Взглянув не без сожаления на еще не застеленную постель, он решительно стал натягивать джинсы, прыгая на одной ноге. В дверях стояла Любаша и серьезным взглядом следила за каждым его движением. Вопросов она не задавала. Юра приучил жену к тому, что не все, что происходит на работе, стоит обсуждать дома.
— Японские барабанщики отменяются, — строго сказал он. — Можешь теперь мечтать о ремонте.
Из дома не выходить, никого не впускать, по ночам не шляться. Вернусь, допрошу с пристрастием! — Он привлек Любашу к себе и поцеловал долгим поцелуем.
У проходной общежития консерватории сидела пожилая полная женщина и пила чай из большой кружки, манерно оттопырив мизинец. Ее гладко зачесанные назад седые волосы, которые она собрала на затылке в жиденький узел, круглое белое лицо и злобные черные глазки напомнили Валере одну очень неприятную особу — учительницу математики пинской школы, где Володя провел десять лет своего хулиганского детства и отрочества. Она столько раз позорила его перед классом за проделки, с таким удовольствием ставила ему двойки в журнал и дневник, что он запомнил ее на всю жизнь. Даже во взрослой жизни она ему иногда снилась в кошмарах, притом в таких, что, проснувшись, он долго приходил в себя — весь мокрый от пота и с колотящимся сердцем.
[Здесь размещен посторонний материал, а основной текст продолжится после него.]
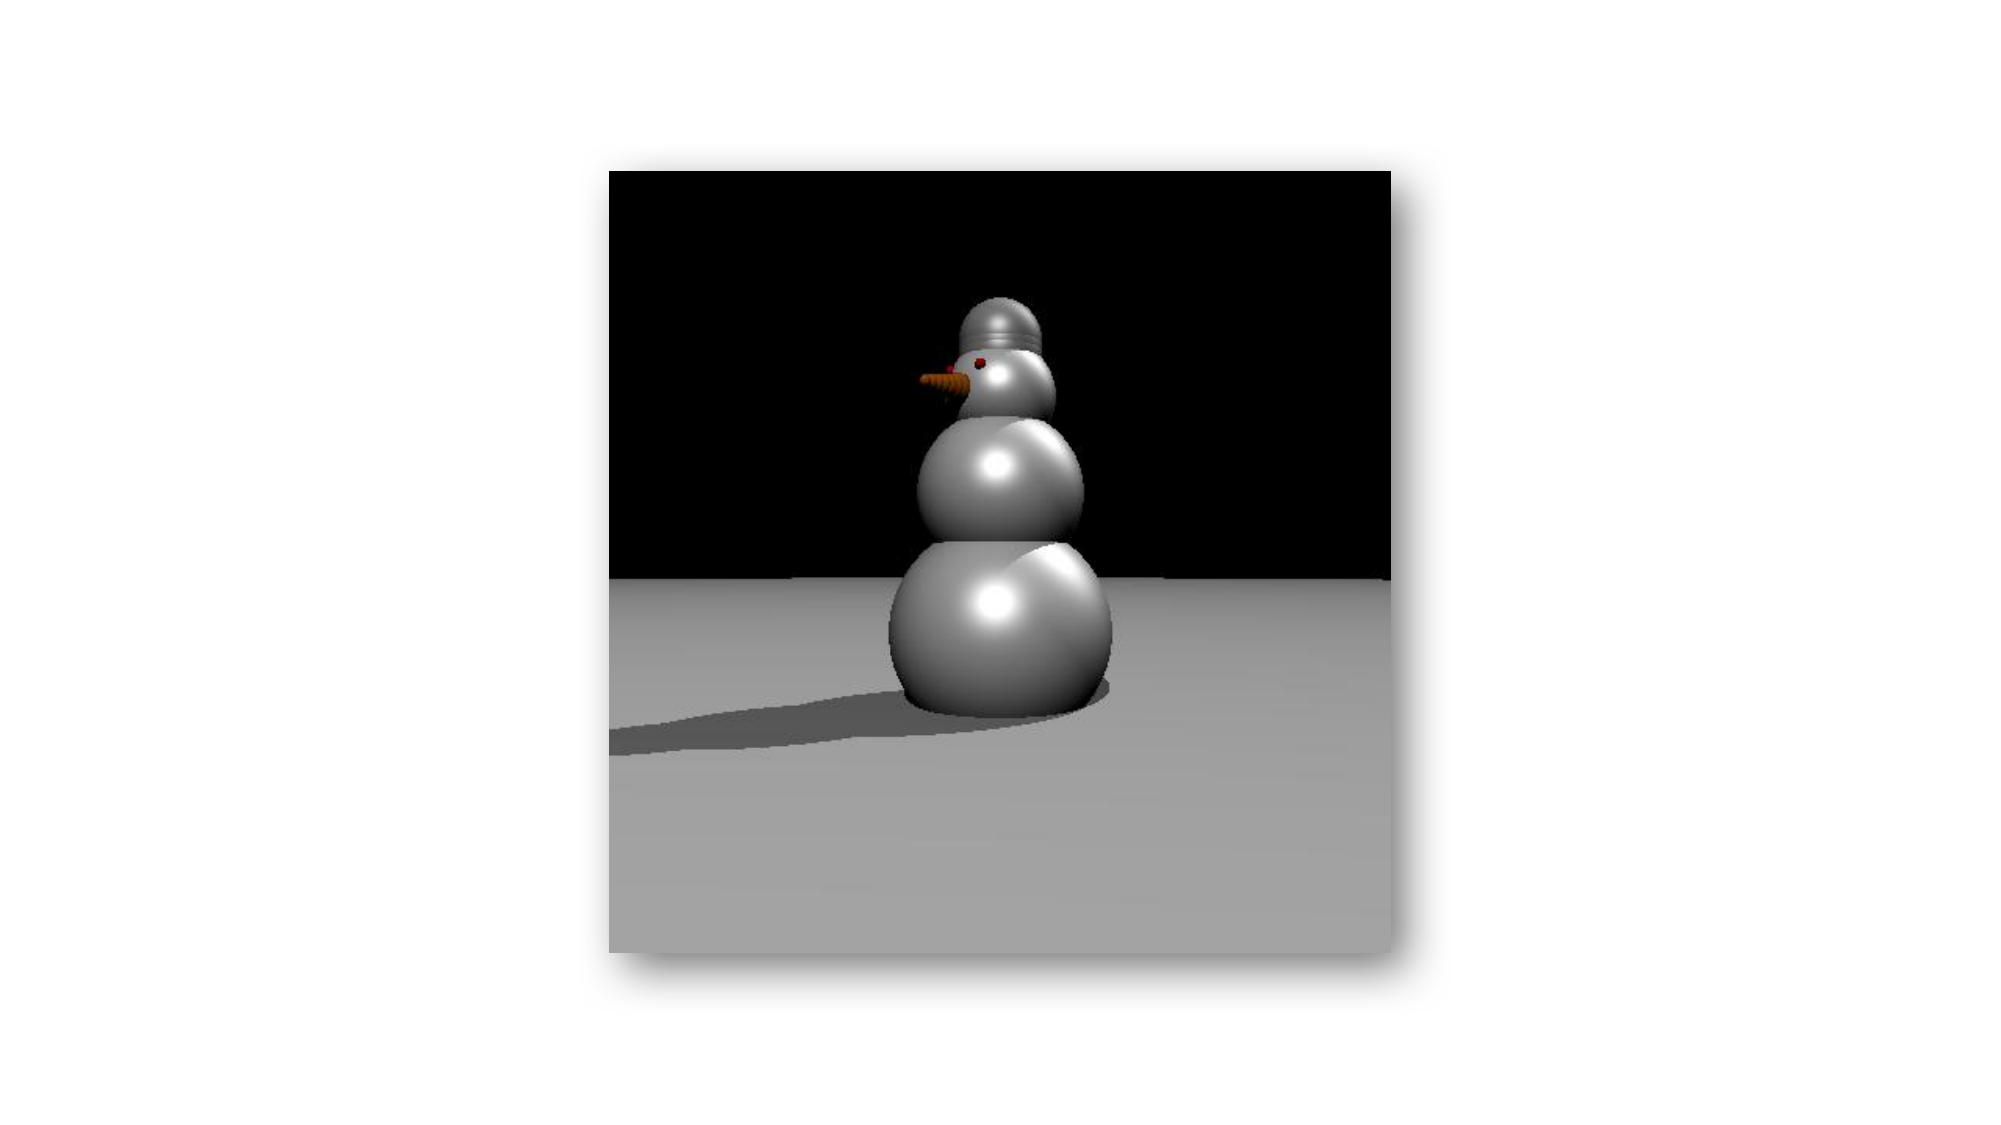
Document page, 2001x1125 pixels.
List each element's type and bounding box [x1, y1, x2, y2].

То ему снилось, что он бил ее утюгом по голове, ужасаясь своему поступку.
То однажды во сне он усилием воли превратил ее в зонтик-тросточку и сладострастно ломал этот зонтик, утешая себя мыслью, что сей предмет неодушевленный, и фиг с ним. Не жалко. Однажды ему приснилось, что он ее убил лопатой и зарывает ее тело прямо на дороге этой же лопатой, а потом старательно притаптывает и собирается закатывать асфальтом, радуясь, что никто не видел его преступления. Но тут невесть откуда появляется тетка и с угрозой в голосе говорит: «Ну, парень, скажу всем — и ты покойник». Почему-то этот последний сон его совсем расстроил. И он думал о нем весь день. Больше всего после этих кошмаров его мучило то, что он с легкостью лишает жизни ненавистную ему учительницу. Едва Валера попал в поле зрения вахтерши, она встрепенулась и рявкнула:
— К кому?!
— Не так! — строго ответил Валера.
— Что «не так»? — Тетка уже вскочила и мощной грудью заслонила амбразуру — узенький проход между стеклянной будкой, где она восседала, и стеной коридора.
— Не так, говорю, встречаете. Надо говорить: «Хенде хох!»
Парочка, стоящая у будки, громко расхохоталась. Тетка люто зыркнула на них и пригрозила:
— А ты, Русакова, молчи. Все равно не пущу твоего хахаля дальше порога. Он здесь не прописан!
— А нам и так хорошо! — Хахаль насмешливо посмотрел на тетку, обнял Русакову, и они повернулись к ней спиной.
— Чего надо? — Злобная женщина явно не поддавалась перевоспитанию, и Валера предъявил ей служебное удостоверение.
— Я к кому-нибудь из комнаты Инги Куоколе. Поговорить нужно.
Тетка все-таки поддавалась перевоспитанию. Она вздохнула и разрешила:
— Проходите, может, и выясните что-нибудь. Бедная девочка… Такая тихая была. Никогда никого не водила, — назидательно сказала она и уставилась на Русакову. — Поднимитесь на второй этаж, комната справа, № 18.